Whether or not the “walk-in test” is real, it causes a lot of stress.
In the South End, Anne Lower feared that her mother, 85, would have a debilitating fall in the three-week period after her parents put down a deposit for an apartment on an active floor in a retirement community and before they were slated to move in.
“They wouldn’t necessarily have rejected her,” Lower said, “but they would have put her on a more monitored floor that provided skilled nursing care similar to a hospital.”
That might have worked for her mother, she said, but it would have sent her father — 88, vibrant, and still the “mayor” of his local Y — “into deep depression.”
An entire industry has grown up around the need to help seniors negotiate their needs as they age.
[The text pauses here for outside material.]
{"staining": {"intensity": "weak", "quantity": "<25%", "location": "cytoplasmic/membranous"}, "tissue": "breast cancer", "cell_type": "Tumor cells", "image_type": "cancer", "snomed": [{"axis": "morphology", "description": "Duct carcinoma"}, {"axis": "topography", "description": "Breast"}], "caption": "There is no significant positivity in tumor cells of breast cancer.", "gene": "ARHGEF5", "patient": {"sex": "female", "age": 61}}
And with 10,000 baby boomers turning 65 each day and the elderly living longer, the geriatric-care management industry is flourishing.
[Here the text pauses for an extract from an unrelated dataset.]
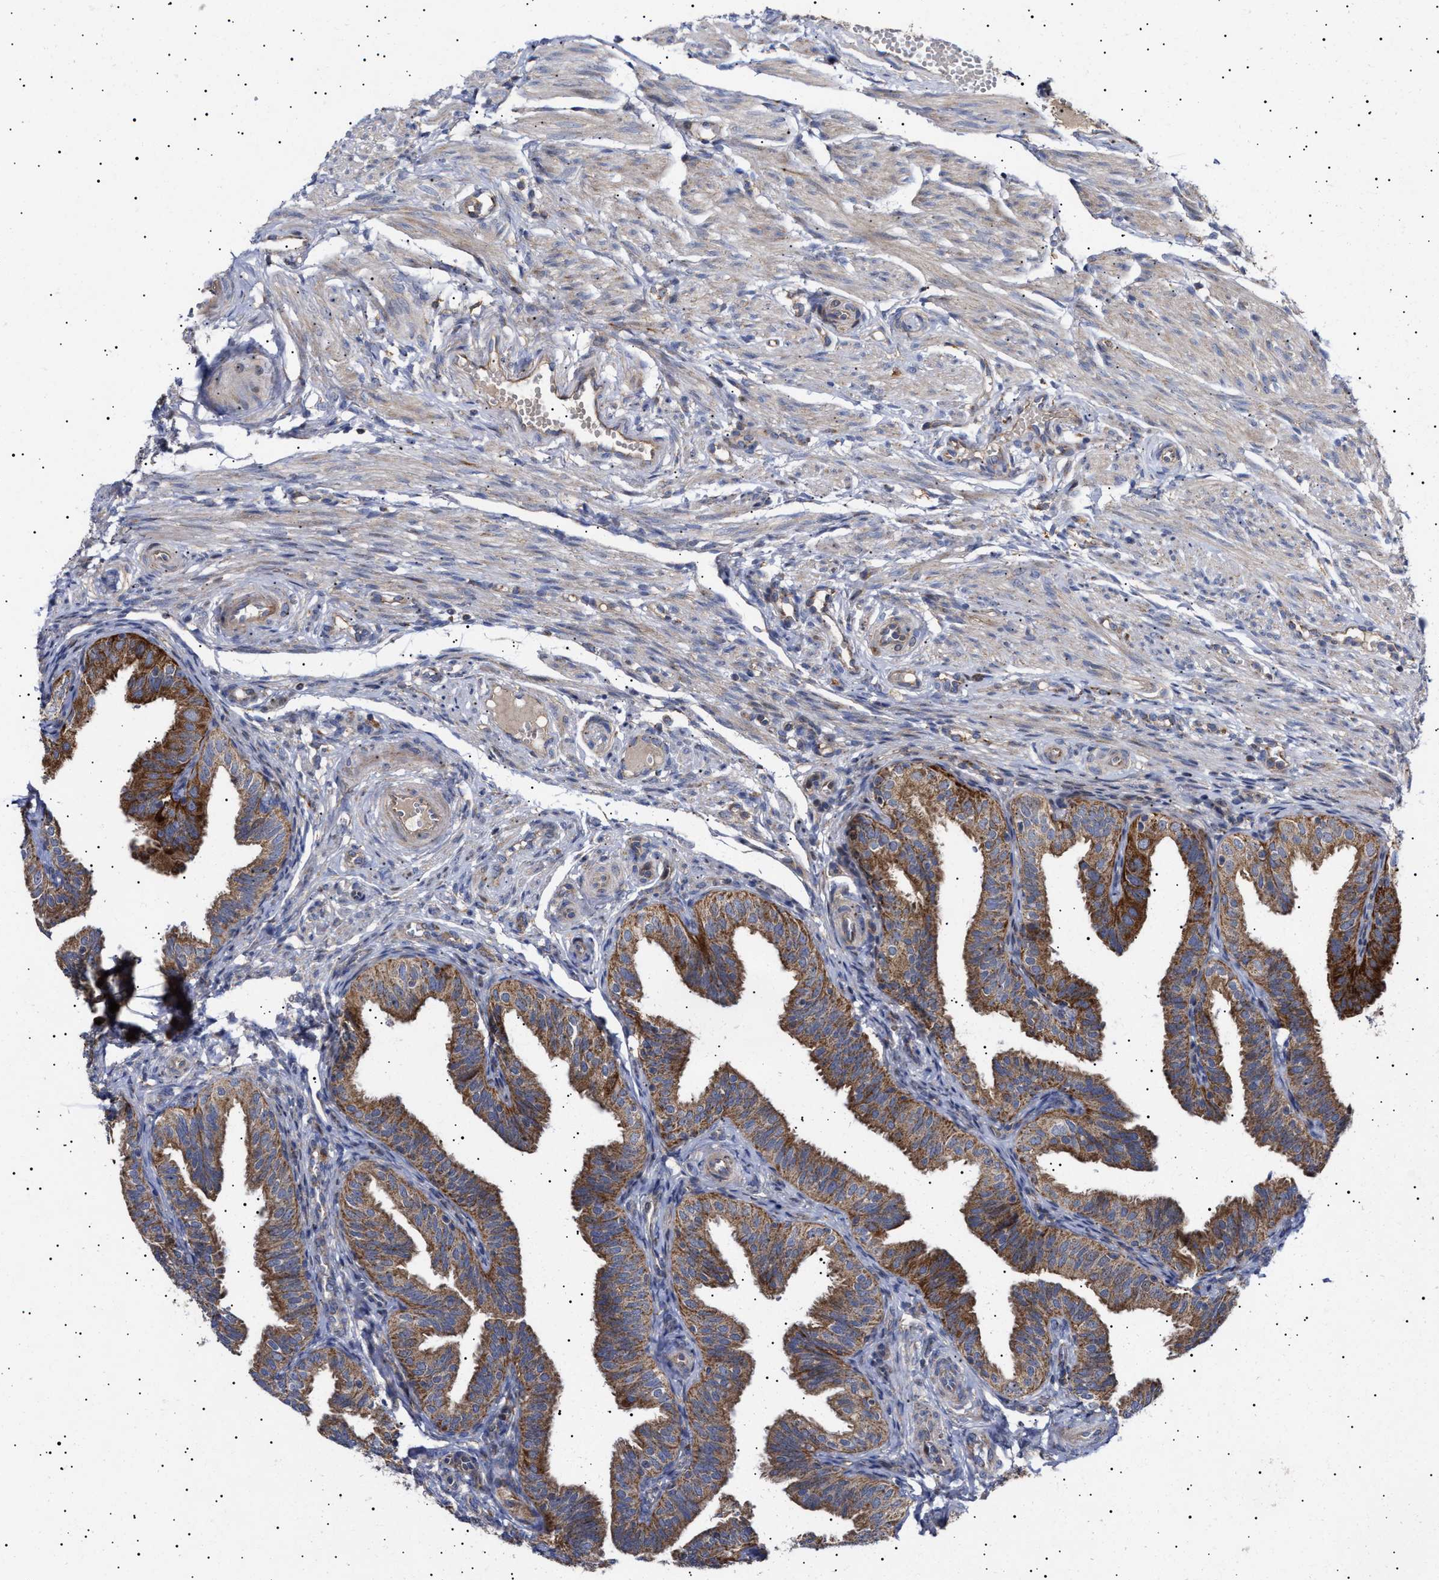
{"staining": {"intensity": "moderate", "quantity": ">75%", "location": "cytoplasmic/membranous"}, "tissue": "fallopian tube", "cell_type": "Glandular cells", "image_type": "normal", "snomed": [{"axis": "morphology", "description": "Normal tissue, NOS"}, {"axis": "topography", "description": "Fallopian tube"}], "caption": "This micrograph reveals benign fallopian tube stained with immunohistochemistry to label a protein in brown. The cytoplasmic/membranous of glandular cells show moderate positivity for the protein. Nuclei are counter-stained blue.", "gene": "MRPL10", "patient": {"sex": "female", "age": 35}}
In 33 years, the Aging Life Care Association (formerly the National Association of Professional Geriatric Care Managers) has gone from 50 members to around 1,800, according to Samantha Colaianni, manager of marketing and membership for the trade association.
At prices that range from about $125 to $225 an hour in the Northeast, according to Anne Sansevero, an association board member, care managers can advocate for a longer stay on a patient’s behalf when a hospital discharge feels too soon. Because many have nursing or social work degrees, they can assess a senior’s overall health and cognitive state and evaluate home safety.
When a daughter flies in from out of town because her mom’s had her fifth ER visit, a care manager can help find rehab or home-care or housing options. “That local knowledge is important,” said Sansevero.
And when a parent in failing health doesn’t want to leave his home, and the adult children are reluctant to push, care managers can play bad cop.
“The families feel guilty, like they are trying to railroad the parent,” said Carmen Roy, founder of Elder at Home, in Pawtucket. “They don’t want to end the relationship on that note — never to be forgiven.”
But sometimes it’s not the older adult who is clinging to a lifestyle that no longer works.
In Dedham, Mitch Heller listed the activities his mother has been enjoying since she moved from NewBridge On the Charles’s assisted-living program to its long-term chronic care center — concerts, bridge, and movies among them — and said he wished he’d accepted her declining condition sooner.